In the past 24 hours, there have been approximately 1,800 reported COVID deaths in the United States.
USA COVID-19 stats as of 08:30 AM on May 15, 2020
🦠 Cases 🦠: 1,458,243 (+117.0)
☠️ Deaths ☠️: 86,942 (+5.0)
Updated GU,PR since 08:00 AM on May 15, 2020
— USCovidDeathBot (@USCovidDeathBot) May 15, 2020
Today is May 15th.
The Council of Economic Advisors used an canned Excel tool to project that there would be virtually no deaths today just 10 days ago.
To better visualize observed data, we also continually update a curve-fitting exercise to summarize COVID-19's observed trajectory. Particularly with irregular data, curve fitting can improve data visualization. As shown, IHME's mortality curves have matched the data fairly well. pic.twitter.com/NtJcOdA98R
— CEA (@WhiteHouseCEA) May 5, 2020
Many people and sites, including Balloon-Juice did an immediate spit take of WTF-ery.
For there to have been no deaths in the past twenty four hours would strongly imply that there were no infections after the last couple of days of April. We know that COVID kills comparatively slowly. There is usually a significant gap between infection and testing, and then testing and hospitalization and finally between hospitalization and death.
So besides dunking on the CEA, what can we learn from this?
There are an incredible number of models out there. Some are trying to project infection rates. Others are attempting to predict hospitalization capacity. More are coming online to identify the safest way to re-open up limited physical interaction. Some of these models are going to be good. Some are going to be great at one specific task and useless for everything else, and others are going to be cubic fit dumpster fires.
How do you tell the difference?
The first thing we, as consumers of projections, need to do is know what a particular model is attempting to do. We need to know that a hospital bed projection model should be assessed on hospital bed demand first and foremost.
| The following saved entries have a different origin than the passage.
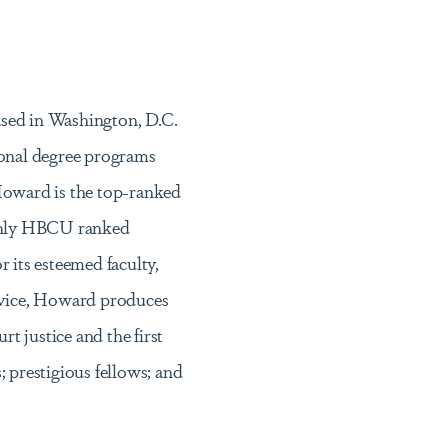
based in Washington, D.C.
ional degree programs
Howard is the top-ranked
 only HBCU ranked
its esteemed faculty,
ervice, Howard produces
t justice and the first
prestigious fellows; and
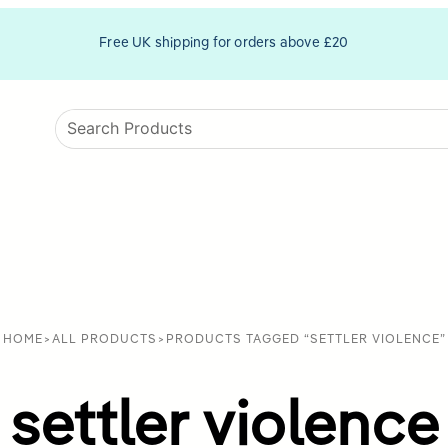
Free UK shipping for orders above £20
HOME
>
ALL PRODUCTS
>
PRODUCTS TAGGED “SETTLER VIOLENCE”
settler violence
A limited model should not be generalized past its own limits.
Secondly, we need to look into the assumptions that every model makes. Do those assumptions make inherent sense given what we have learned? We know that COVID is a slow killer. We know it is fairly easily spread when people are in prolonged contact in enclosed spaces. We know a lot. Do the assumptions violate what we know? Also do the assumptions make heroic assumptions about political and social behavior that are unlikely to be fulfilled? Does the model assume the US will go to Wuhan or Italian style sheltering in place and hold those orders for the entire summer? That is unlikely (the Italian version of opening up is the equivalent of the stricter US shelter in place orders).
Do the models reflect new information well? The approval of remisdivar is the equivilent of several hundred thousand hospital days avoided which is the equivilent of a few dozen hospitals and attendent workforces the size of Massachusetts General being magically constructed. Do the models adjust as we learn more and new technologies and knowledge change courses of treatment?
Do the models do well in predicting the short term? Tomorrow should be easier to predict than August. Does a model predict the near future well or are the modelers creating a bunch of epicycles to explain their misses? Is uncertainty expressed well? We are still on the OMG learning so much every day part of the knowledge curve right now. There is a tremendous amount of things that we just don’t know. Every model is going to be wrong, but does the model and modelers acknowledge that they are going to be wrong and give you parameters of plausible wrongness? Again, as a worker assumption, tomorrow is easier to project than August so confidence intervals should reflect that.
Finally, pulling back a golden oldie from the dawn of the blogosphere: Daniel Davies One Minute MBA
Fibbers’ forecasts are worthless. Case after miserable case after bloody case we went through, I tell you, all of which had this moral. Not only that people who want a project will tend to make inaccurate projections about the possible outcomes of that project, but about the futility of attempts to “shade” downward a fundamentally dishonest set of predictions. If you have doubts about the integrity of a forecaster, you can’t use their forecasts at all. Not even as a “starting point”. By the way, I would just love to get hold of a few of the quantitative numbers from documents prepared to support the war and give them a quick run through Benford’s Law.
Application to Iraq: This was how I decided that it was worth staking a bit of credibility on the strong claim that absolutely no material WMD capacity would be found, rather than “some” or “some but not enough to justify a war” or even “some derisory but not immaterial capacity, like a few mobile biological weapons labs”. My reasoning was that Powell, Bush, Straw, etc, were clearly making false claims and therefore ought to be discounted completely, and that there were actually very few people who knew a bit about Iraq but were not fatally compromised in this manner who were making the WMD claim. Meanwhile, there were people like Scott Ritter and Andrew Wilkie who, whatever other faults they might or might not have had, did not appear to have told any provable lies on this subject and were therefore not compromised.
Ignore known liars, charlatans and frauds.